- What you will do
a – For each statement about the article on Mercedes' next-generation virtual assistant, answer yes or no depending on whether it agrees with the article, and quote the deciding words. (i) The new assistant will be based on MB.OS. (ii) MB.OS will debut on the E-Class in 2025. (iii) Drivers will be required to link their calendar to the car.
b – According to the article on Mercedes' next-generation virtual assistant, what position does Magnus Östberg hold at Mercedes-Benz AG?
c – Write a continuation of the article on Mercedes' next-generation virtual assistant, beginning after its final sentence.

CES 2024: Mercedes' Next-Gen Virtual Assistant May Stay Quiet If Its Cameras See You're Angry

Your experience of Mercedes' upcoming next-generation virtual assistant — and the luxury cars that it's a part of — may not be the same as your neighbor's, and a lot of that will come down to trust and just how willing you are to trade access to your digital life in return of a more contextually aware vehicle. At CES 2024, Mercedes unveiled arguably the centerpiece of its future cabin experience, the MBUX Virtual Assistant. Promising to go beyond the canned responses and simplistic interactions of the current voice technology, it'll be as much a copilot as it is a hands-free way to control multimedia and navigation.

"There is a combination of a belief, but also feedback, that the ultimate way we communicate is voice," Magnus Östberg, Chief Software Officer at Mercedes-Benz AG, said during a roundtable discussion at CES 2024, where the automaker hosted SlashGear. "Technology has limited us doing that with the car."

Tapping generative AI, among other services, the new "Hey Mercedes" assistant will be based on MB.OS, the next-gen digital architecture for vehicles that will debut on the CLA (previewed by the Concept CLA sedan) in 2025. It'll weave a digital web between all the systems in the car, from electric powertrains to Mercedes' and third-party providers' apps running on multiple screens throughout the cabin. But, Östberg suggests, if Mercedes has its way — and if drivers trust their car enough to share the minutiae of their digital life with it — you might not even need to glance at those screens to get the best of the car.

Only speaking up if you're receptive to feedback

"You're in a moving object, that's just a fact, you're in a moving object," Östberg points out, "so you're going somewhere, or you are somewhere. And putting that context into place — either if that is time of day, is this part of your regular routine, where are you going, are you off your regular routine — and then make suggestions in that context."

Whether the MBUX Virtual Assistant will speak up and make those suggestions, however, could depend on just how receptive MB.OS thinks you'll be. With a selection of cabin sensors to choose from, including multiple cameras in recent models like the new E-Class, Mercedes has a wealth of biometric data from which to figure out if you're looking for a chatty copilot or not.

"And then, depending on the mood of the driver — we can detect the mood either from the voice, or from facial recognition if the customer has enabled that — to either make suggestions or not to make suggestions," Östberg explains.

Your car may not be as smart as mine

Just how rapidly your new Mercedes will improve and get more accurate in its interactions, suggestions, and contextual awareness will depend on how willing you are to open your own life to MB.OS. Certainly, there'll be no obligation to link your calendar, inform the MBUX Virtual Assistant of your favorite places, or generally unlock your digital world for your car to sift through.

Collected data

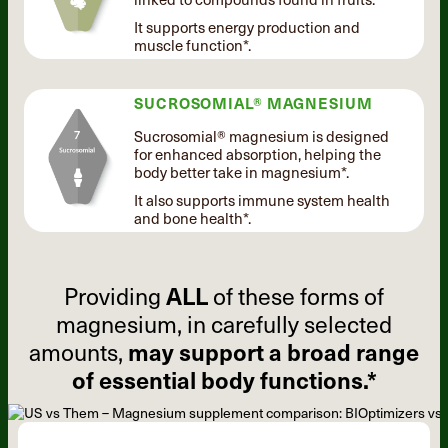
It supports energy production and
muscle function*.
SUCROSOMIAL® MAGNESIUM
Sucrosomial® magnesium is designed
for enhanced absorption, helping the
body better take in magnesium*.
It also supports immune system health
and bone health*.
Providing
ALL
of these forms of
magnesium, in carefully selected
amounts,
may support a broad range
of essential body functions.*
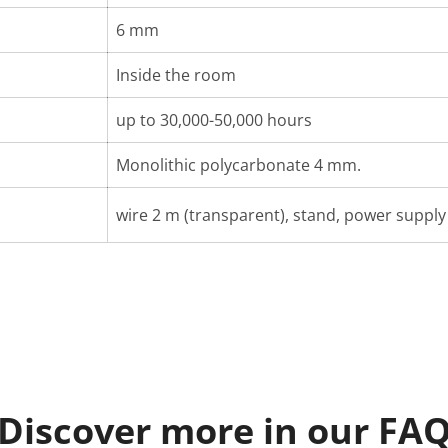
6 mm
Inside the room
up to 30,000-50,000 hours
Monolithic polycarbonate 4 mm.
wire 2 m (transparent), stand, power supply 
Discover more in our FA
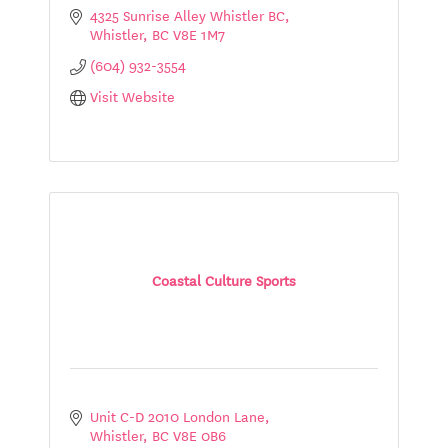
4325 Sunrise Alley Whistler BC
Whistler
BC
V8E 1M7
(604) 932-3554
Visit Website
Coastal Culture Sports
Unit C-D 2010 London Lane
Whistler
BC
V8E 0B6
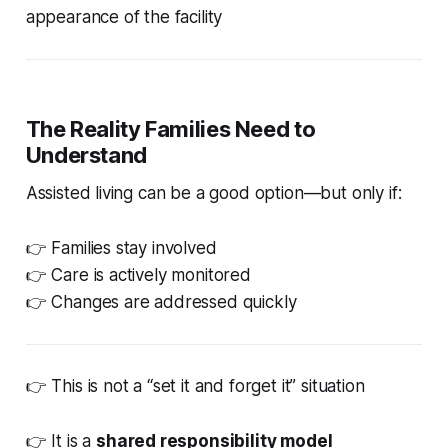
appearance of the facility
The Reality Families Need to
Understand
Assisted living can be a good option—but only if:
👉 Families stay involved
👉 Care is actively monitored
👉 Changes are addressed quickly
👉 This is not a “set it and forget it” situation
👉 It is a
shared responsibility model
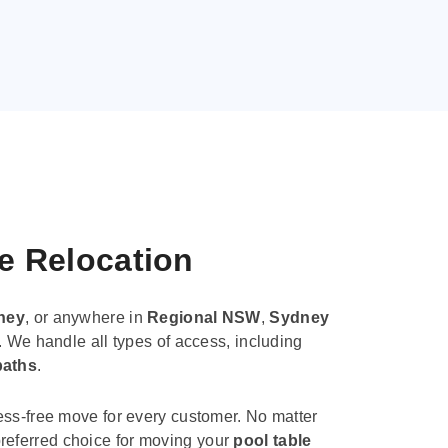
le Relocation
ney
, or anywhere in
Regional NSW
,
Sydney
. We handle all types of access, including
paths
.
ess-free move for every customer. No matter
e preferred choice for moving your
pool table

- Results of the exercise
a –
(i) Yes: "will be based on MB.OS, the next-gen digital architecture for vehicles"
(ii) No: "will debut on the CLA (previewed by the Concept CLA sedan) in 2025"
(iii) No: "there'll be no obligation to link your calendar"

b – Chief Software Officer

c –
Without that, however — or with the judicious application of more cautious settings — your experience of the technologies that Mercedes is working on may feel a little less dramatic or transformational. Older customers, Östberg suggests, might be wary of allowing MB.OS free rein to read their calendar (assuming they even have their schedule in the cloud). For them, the car might be a little more old-school for longer.

The degree of sharing will, therefore, educate just how fast the assistant improves. That will also affect how useful the large language model (LLM) based voice interactions are, though their Mercedes isn't counting on that technology alone. While LLMs can help deliver more fluent dialog that sounds more natural, Östberg says, the accuracy isn't always there. For that reason, Mercedes is integrating natural language models and rule-based systems.

Beta testers love it, but success is far from guaranteed

The proof of the pudding will, of course, be just how much Mercedes' new technologies are actually used. That measure will be based on both existing research — including Mercedes beta testers, of which around 900,000 vehicle owners are currently eligible — and on feedback once those systems are out in the wild.

LLMs, for instance, are going to take some tuning. "It's a brand new tool," Östberg says, "it's a tool we didn't have before. But we have to learn how to use that tool."

From the beta, there's been a 50% uptick in "Hey Mercedes" usage versus the traditional voice control system. Östberg also plans to use anonymized use data from vehicles in the global fleet to see geographic differences, which features are being used frequently, and which might not have hit the mark at all. There'll also be more detailed feedback when the MBUX Virtual Assistant can't help, whether that's for reasons of lackluster connectivity or anything else. In short, if you want your car to be good conversation, it might require some sharing — and some patience — in order to unlock the most useful gains.